Families in West Hills, California, who experienced mudslides in early February after heavy rainfall are now facing significant personal and property losses. Insufficient flood insurance coverage leaves many vulnerable to disaster.

San Diego County has begun to provide temporary housing to people displaced by January 22 flooding. The county is targeting two groups for this initiative: those who were temporarily housed in hotels but who are now facing the end of their funding support, and those who have not previously been accommodated in hotels but who now require temporary housing. The process of moving people into temporary lodging began over the weekend and is expected to continue throughout the week, with the collaboration of various nonprofit organizations. These individuals were identified as needing emergency housing through surveys and visits to the county's local assistance centers. The county plans to keep in touch with them over the week to assess their ongoing needs. Applications for this emergency housing will be open until February 23. This initiative is funded by a $10 million flood relief program that was unanimously approved by the San Diego County Board of Supervisors on January 30.

Three storms were slated to hit the West Coast this weekend and continue into next week. Significant storm-related impacts are still expected, though rain amounts may end up lower than those resulting from the storm earlier this month.


Families in Mayfield, Kentucky – especially low-income renters – continue to work towards a return to “normalcy” two years after their lives were upended by a destructive tornado in 2022. Experts agree that the current recovery process can be inaccessible to lower-income households and may not provide enough funding for recipients to fully recover, leaving many families facing homelessness in the aftermath of disasters.


President Biden approved a disaster declaration for nine counties in Michigan impacted by tornadoes in August 2023. The decision made funding available to individuals impacted by severe storms in Eaton, Ingham, Ionia, Kent, Livingston, Macomb, Monroe, Oakland and Wayne counties.


The City of Bellevue received a $1.9 million grant from the Nebraska Department of Economic Development to replace housing lost during the flooding of the Missouri River in 2019. Bellevue Mayor Rusty Hike said that the funding would reduce costs associated with 13 homes planned in the southern portion of the community.

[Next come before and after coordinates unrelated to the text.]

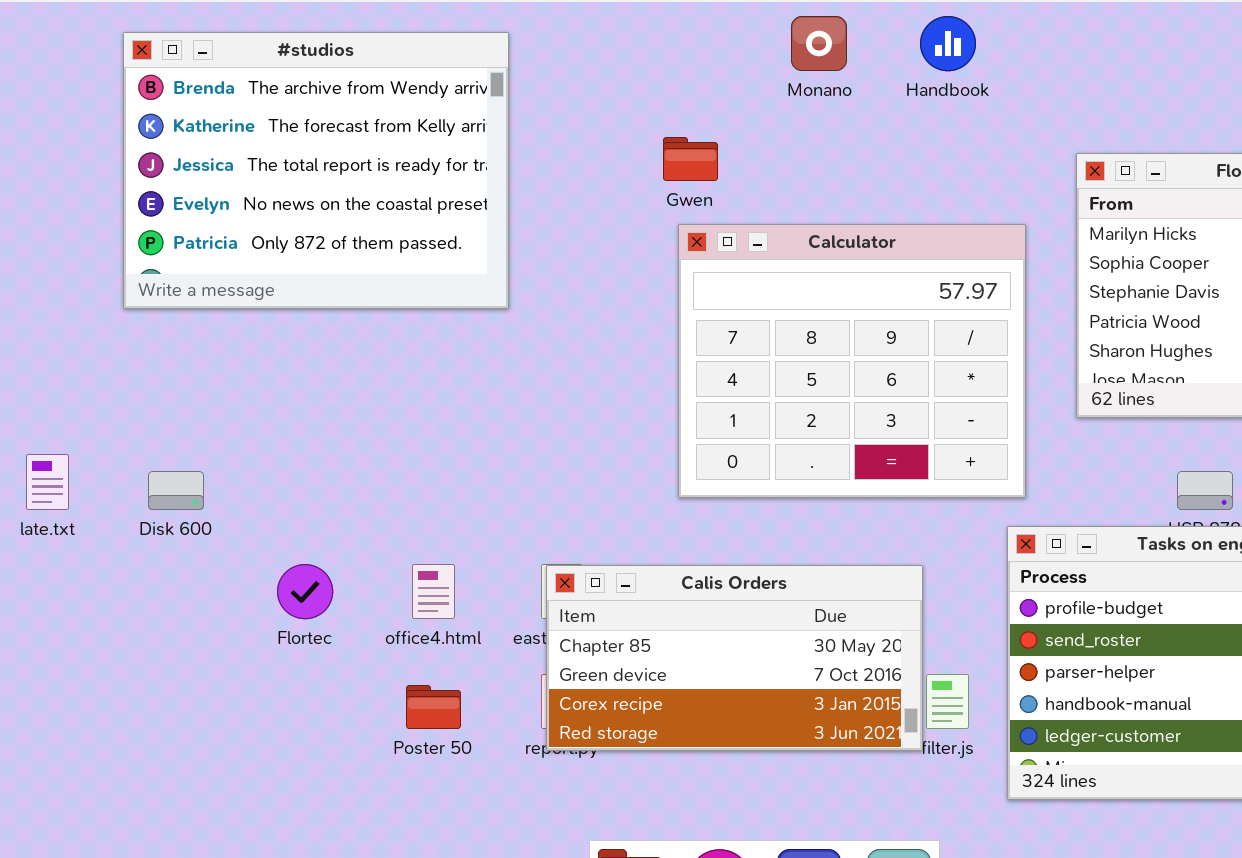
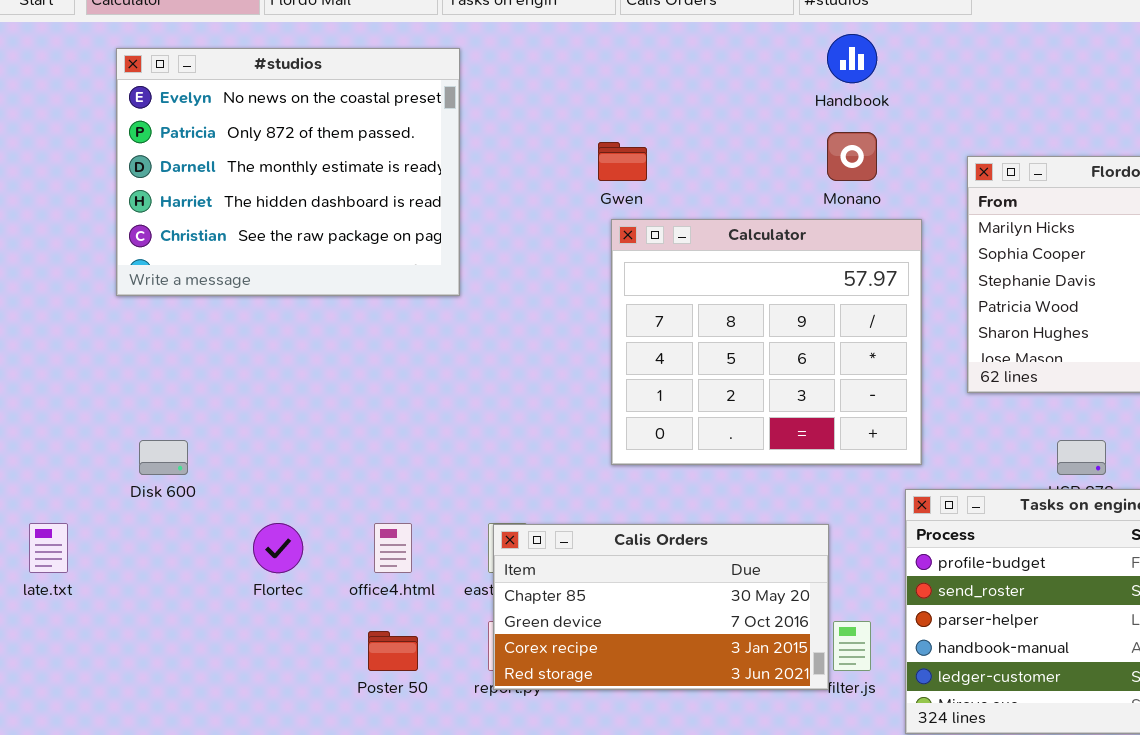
Monano: [791,16,847,71] -> [827,132,877,181], moved
#studios: [123,32,509,309] -> [116,48,460,296], scrolled down 3 rows
late.txt: [26,454,69,510] -> [29,523,68,573], moved

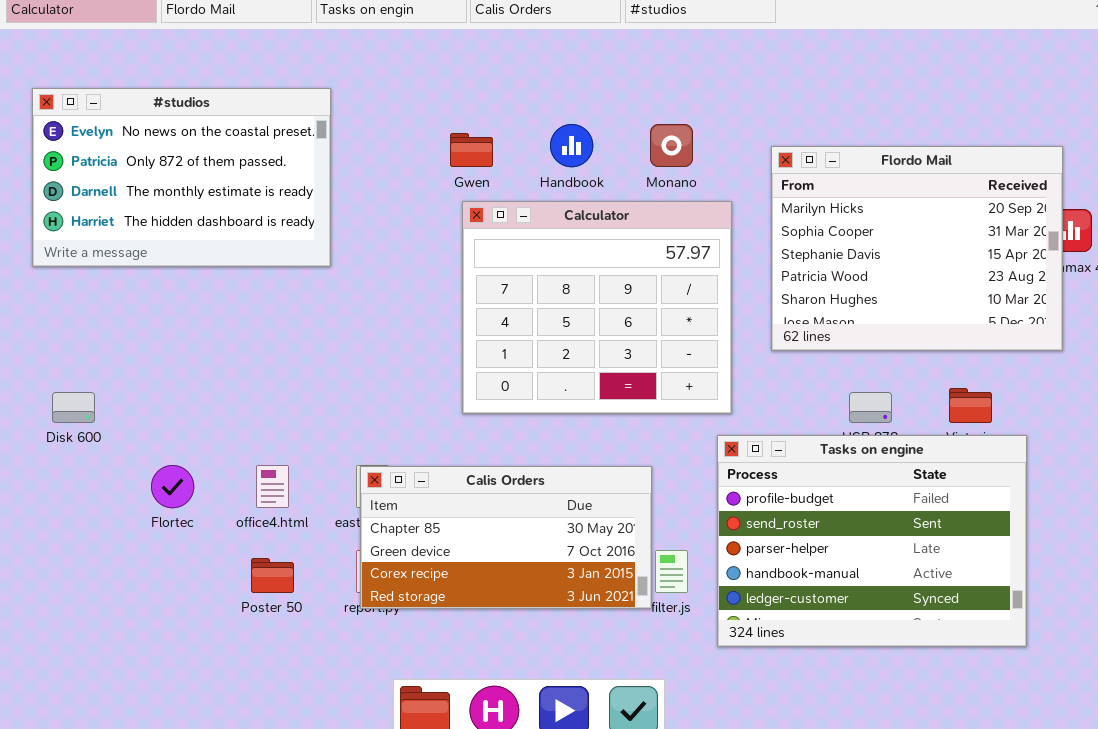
Handbook: [827,34,877,83] -> [550,124,593,167], moved
#studios: [116,48,460,296] -> [32,88,331,267], resized

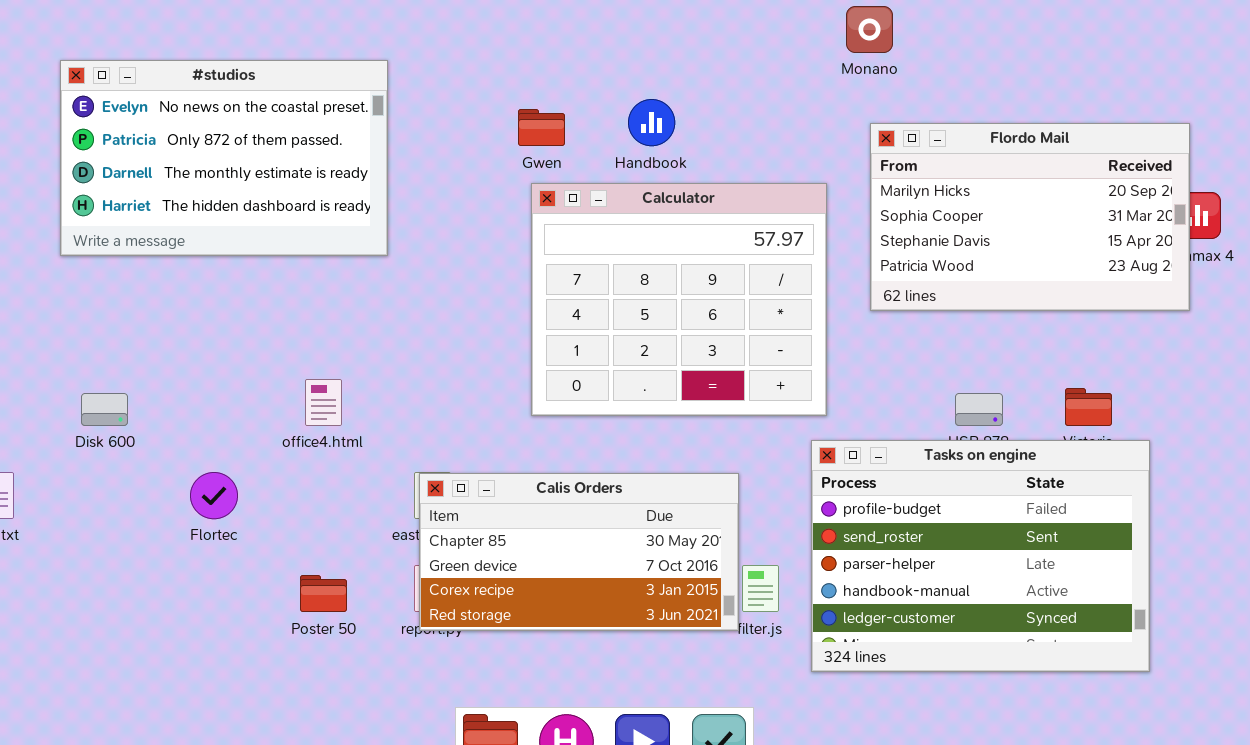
Monano: [650,124,693,167] -> [846,6,893,53], moved
Flordo Mail: [771,146,1063,351] -> [870,123,1190,311], resized
office4.html: [256,465,289,508] -> [305,379,342,426], moved

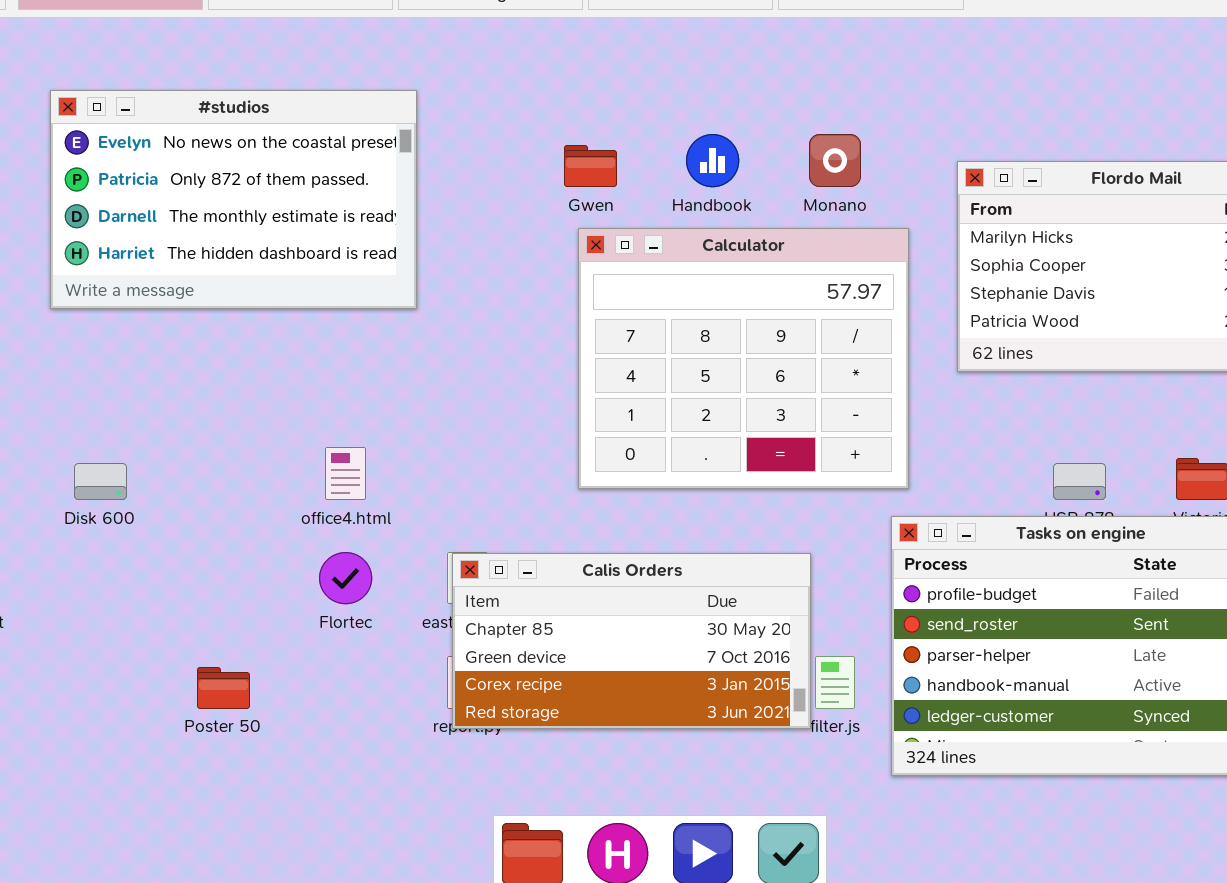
Monano: [846,6,893,53] -> [809,134,861,187], moved
Flortec: [190,472,238,519] -> [319,552,372,604], moved
Poster 50: [300,575,347,612] -> [197,667,250,709], moved

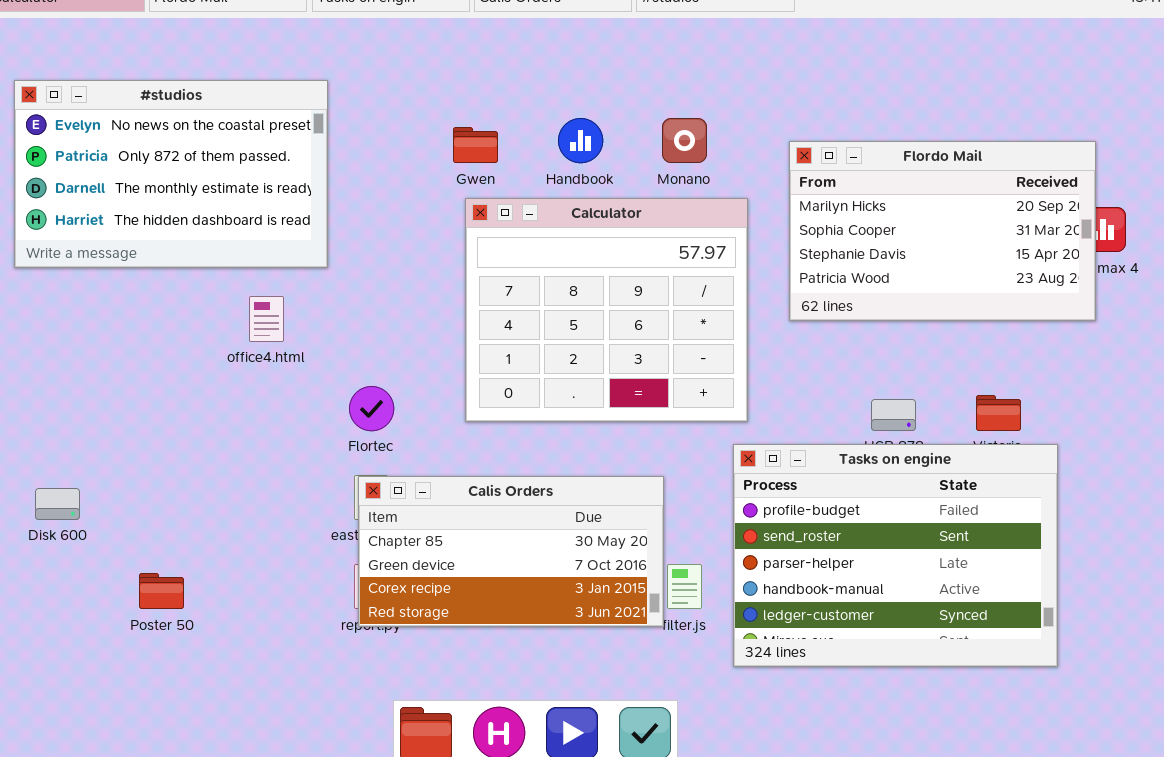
office4.html: [325,447,366,500] -> [249,296,284,342], moved
Disk 600: [74,463,127,500] -> [35,488,80,520], moved
Flortec: [319,552,372,604] -> [349,386,394,431], moved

The Nashville housing market is still reeling from a tornado outbreak in December 2023 that impacted nearly 800 residential properties and destroyed 144. Andrea Prince, executive director of Rebuilding Together Nashville, argues that affordability is a prime concern and is calling for urgent action to ensure that recovery efforts are focused on the long-term preservation of affordable housing in Nashville through collaborations between the city government, disaster assistance programs, and nonprofits.